What does celebrating feast and Holy Days say? What it says is this:

God, you are central in our lives. We tell time by what you have done. Every week begins on Sunday in your house. In all the feasts we remember your saving works of the past and permit those acts to be present to us. We give you thanks for what you have done; we remember and we praise you. We celebrate your place in our life and we frame our lives around what you have done in our time and in our history. We love you, Lord, and not only do we celebrate what you have done, we celebrate you; we gather to praise you in your holy house and give you glory every Sunday and feast day. You are part of our lives, you are integral to them. We make room for you at our tables and on our calendar. You are ever before us. We also praise you for what you have done in the lives of the saints and we celebrate their lives, too. Our lives intersect with your salvation history. We tell time by you and what you have done.
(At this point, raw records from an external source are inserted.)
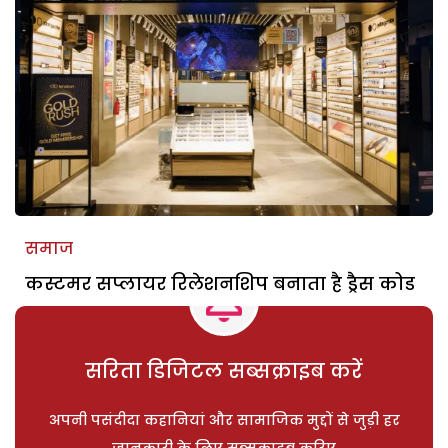
समाज
कस्टमर सप्लायर रिलेशनशिप बनाता है ड्रैस कोड
सरिता डिजिटल सब्सक्राइब करें
अपनी पसंदीदा कहानियां और सामाजिक मुद्दों से जुड़ी हर
जानकारी के लिए सब्सक्राइब करिए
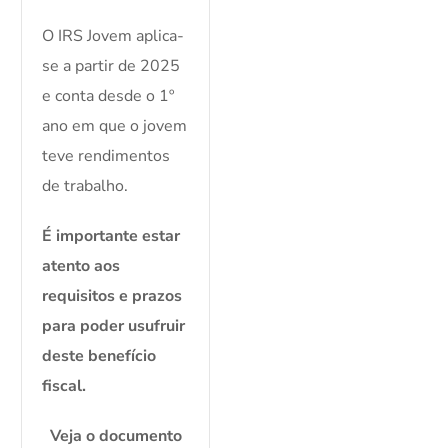
O IRS Jovem aplica-
se a partir de 2025
e conta desde o 1º
ano em que o jovem
teve rendimentos
de trabalho.
É importante estar
atento aos
requisitos e prazos
para poder usufruir
deste benefício
fiscal.
Veja o documento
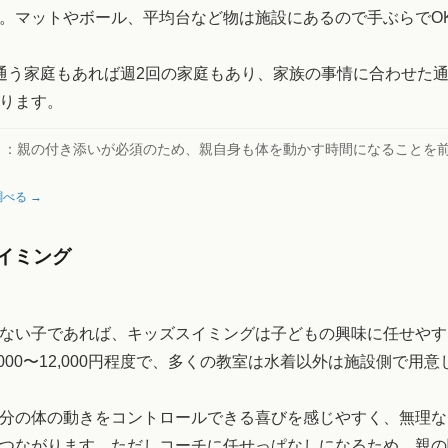
。マットやボール、平均台など物は施設にあるので手ぶらでO
通う家庭もあれば週2回の家庭もあり、家族の事情に合わせた
ります。
ト：
親の付き添いが必須のため、親自身も体を動かす時間になることを
。
べる →
イミング
ない子であれば、キッズスイミングは子どもの興味に任せやす
,000〜12,000円程度で、多くの教室は水着以外は施設側で用
分の体の動きをコントロールできる喜びを感じやすく、無理な
つながります。ただしコーチに任せっぱなしになるため、親の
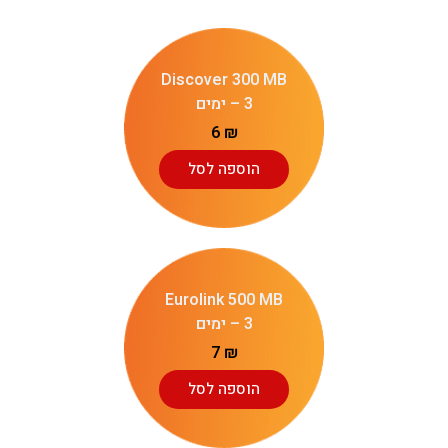
Discover 300 MB
– 3 ימים
6
₪
הוספה לסל
Eurolink 500 MB
– 3 ימים
7
₪
הוספה לסל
So feasts are important. And while restoring a lost feast day might not occur to us as the first thing to do based on the call to repentance in Nehemiah 8, perhaps now its symbolic meaning can shine more brightly.

What about us? It surely didn’t help that the bishops removed most of the feast days as days of obligation. But frankly, most Catholics had lost any sense that they were feasts at all, referring to them merely as “holy days of obligation.” Instead of being feasts that framed our lives and interpreted them, they became things that interfered with our lives. Instead of looking forward to Church feasts as days to celebrate, many found them more to be cursed for the obligation they imposed. We have become very busy—too busy for God. We are all in a big hurry; there’s not even any time to celebrate. God has been shoved to the margins in our culture. We tell time by artificial devices. Gone are the feasts. Gone from our hearts is the God to whom the feasts referred. Even the sun, moon, and stars are largely absent from our lives as we stare into our little devices.
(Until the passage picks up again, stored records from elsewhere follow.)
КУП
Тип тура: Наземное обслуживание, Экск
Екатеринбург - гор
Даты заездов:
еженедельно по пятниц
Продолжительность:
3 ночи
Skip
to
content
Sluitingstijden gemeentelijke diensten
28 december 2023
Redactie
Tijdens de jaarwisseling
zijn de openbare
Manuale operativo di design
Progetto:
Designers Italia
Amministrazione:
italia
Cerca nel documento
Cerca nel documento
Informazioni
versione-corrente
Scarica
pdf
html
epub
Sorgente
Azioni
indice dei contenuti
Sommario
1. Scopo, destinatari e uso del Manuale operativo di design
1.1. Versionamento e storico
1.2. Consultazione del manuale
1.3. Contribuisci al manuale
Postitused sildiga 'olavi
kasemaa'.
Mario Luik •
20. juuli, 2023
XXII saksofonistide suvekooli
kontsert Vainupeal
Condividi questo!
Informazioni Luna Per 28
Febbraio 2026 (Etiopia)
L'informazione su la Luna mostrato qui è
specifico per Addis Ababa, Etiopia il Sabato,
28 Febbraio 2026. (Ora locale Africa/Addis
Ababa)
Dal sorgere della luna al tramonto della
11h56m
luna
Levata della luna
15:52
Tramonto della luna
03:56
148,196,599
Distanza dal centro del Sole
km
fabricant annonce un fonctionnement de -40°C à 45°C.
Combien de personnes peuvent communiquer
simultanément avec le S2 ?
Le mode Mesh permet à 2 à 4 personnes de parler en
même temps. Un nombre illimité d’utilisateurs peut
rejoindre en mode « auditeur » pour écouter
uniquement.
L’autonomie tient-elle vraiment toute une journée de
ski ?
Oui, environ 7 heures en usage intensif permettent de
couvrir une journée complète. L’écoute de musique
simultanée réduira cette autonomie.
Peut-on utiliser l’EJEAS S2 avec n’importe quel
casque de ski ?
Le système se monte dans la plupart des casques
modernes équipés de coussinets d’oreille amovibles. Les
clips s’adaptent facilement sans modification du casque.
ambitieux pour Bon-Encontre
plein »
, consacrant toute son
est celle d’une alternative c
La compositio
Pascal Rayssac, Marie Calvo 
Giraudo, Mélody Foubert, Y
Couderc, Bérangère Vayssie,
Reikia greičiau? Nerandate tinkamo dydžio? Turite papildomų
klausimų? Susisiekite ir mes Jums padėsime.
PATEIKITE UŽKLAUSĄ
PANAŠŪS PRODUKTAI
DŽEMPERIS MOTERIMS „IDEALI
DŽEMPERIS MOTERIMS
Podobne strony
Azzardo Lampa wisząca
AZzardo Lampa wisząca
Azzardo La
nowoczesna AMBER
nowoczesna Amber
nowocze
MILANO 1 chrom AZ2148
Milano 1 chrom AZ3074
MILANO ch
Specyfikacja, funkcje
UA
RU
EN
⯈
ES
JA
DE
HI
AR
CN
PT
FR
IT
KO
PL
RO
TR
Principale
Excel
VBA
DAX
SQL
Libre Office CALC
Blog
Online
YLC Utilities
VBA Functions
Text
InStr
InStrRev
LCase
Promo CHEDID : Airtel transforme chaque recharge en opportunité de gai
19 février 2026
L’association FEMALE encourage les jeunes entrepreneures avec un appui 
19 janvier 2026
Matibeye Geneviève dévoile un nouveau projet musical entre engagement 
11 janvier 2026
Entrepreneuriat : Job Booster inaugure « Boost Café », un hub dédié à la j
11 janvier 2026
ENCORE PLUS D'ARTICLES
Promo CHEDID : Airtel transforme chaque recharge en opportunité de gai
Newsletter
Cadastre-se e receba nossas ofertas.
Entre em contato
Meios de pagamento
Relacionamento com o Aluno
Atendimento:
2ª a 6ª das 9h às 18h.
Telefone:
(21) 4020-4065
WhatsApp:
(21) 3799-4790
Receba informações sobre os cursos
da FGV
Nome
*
In response to this forgetfulness of God, to this moving of Him to the margins, God sends this instruction through Nehemiah:

“This day is holy to the Lord your God; do not mourn or weep”—for all the people wept as they heard the words of the Law. Then he said to them, “Go your way. Eat the fat and drink sweet wine and send portions to anyone who has nothing ready, for this day is holy to our Lord. And do not be grieved, for the joy of the Lord is your strength” (Neh 8:9-10).
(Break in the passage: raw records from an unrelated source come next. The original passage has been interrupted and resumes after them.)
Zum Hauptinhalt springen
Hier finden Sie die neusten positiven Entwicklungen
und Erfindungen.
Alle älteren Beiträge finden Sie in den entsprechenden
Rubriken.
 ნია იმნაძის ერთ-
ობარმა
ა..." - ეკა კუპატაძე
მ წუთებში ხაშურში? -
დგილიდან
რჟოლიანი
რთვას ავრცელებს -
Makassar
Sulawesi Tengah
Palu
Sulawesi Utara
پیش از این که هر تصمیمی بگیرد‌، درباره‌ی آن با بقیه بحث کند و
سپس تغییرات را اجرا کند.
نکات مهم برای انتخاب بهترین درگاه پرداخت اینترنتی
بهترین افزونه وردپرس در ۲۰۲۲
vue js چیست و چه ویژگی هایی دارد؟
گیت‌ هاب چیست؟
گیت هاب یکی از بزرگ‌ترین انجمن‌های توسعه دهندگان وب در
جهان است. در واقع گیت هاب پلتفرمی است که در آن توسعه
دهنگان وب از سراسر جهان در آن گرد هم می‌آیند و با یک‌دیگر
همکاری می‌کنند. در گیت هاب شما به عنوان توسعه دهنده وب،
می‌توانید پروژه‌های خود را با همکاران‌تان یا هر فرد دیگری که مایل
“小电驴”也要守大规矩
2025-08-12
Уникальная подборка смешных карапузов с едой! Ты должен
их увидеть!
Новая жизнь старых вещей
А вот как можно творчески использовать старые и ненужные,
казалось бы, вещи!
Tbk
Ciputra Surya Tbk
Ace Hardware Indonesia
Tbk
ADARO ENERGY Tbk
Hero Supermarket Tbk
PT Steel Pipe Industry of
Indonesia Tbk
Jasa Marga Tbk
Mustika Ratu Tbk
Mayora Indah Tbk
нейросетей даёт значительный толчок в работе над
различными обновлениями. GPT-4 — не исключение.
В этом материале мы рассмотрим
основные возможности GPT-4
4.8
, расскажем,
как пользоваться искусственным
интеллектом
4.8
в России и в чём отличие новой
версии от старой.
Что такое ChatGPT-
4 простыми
The text goes on to explain the reason for this instruction: it was the restoration of a lost feast.

[For] they found it written in the Law that the Lord had commanded by Moses that the people of Israel should dwell in booths during the feast of the seventh month … for from the days of Jeshua the son of Nun to that day the people of Israel had not done so. “Go out to the hills and bring branches of olive, wild olive, myrtle, palm, and other leafy trees to make booths, as it is written.” So the people went out and brought them and made booths for themselves, each on his roof, and in their courts … And all the assembly of those who had returned from the captivity made booths and lived in the booths … And there was very great rejoicing. … They kept the feast seven days, and on the eighth day there was a solemn assembly, according to the rule (Neh 8:14-19).

What feasts have we forgotten? What does that forgetfulness symbolize? Are we really so happy to be freed of the “burden” of keeping festival with the Lord? The people of the ancient world worked hard, probably a lot harder than we do. But they knew how to stop, rest, and enjoy the festivals of the Lord.

Our faith used to frame our lives, our culture, our calendar, and our whole sense of time.

Wherever the Catholic sun doth shine,
There’s always laughter and good red wine.
At least I’ve always found it so.
Benedicamus Domino!
-Hilaire Belloc

What good is life without feasts? We have lost our way in the bland, secular calendar of Monday holidays and having relegated God to the periphery. What joys and hopeful reminders we have lost!

To every Christian and to the Church seeking rebuild a darkened culture comes this instruction, this admonition from Nehemiah 8 to remember the feasts of the Lord:

This day is holy to the Lord your God … do not be grieved, for the joy of the Lord must be your strength! … And there was very great rejoicing.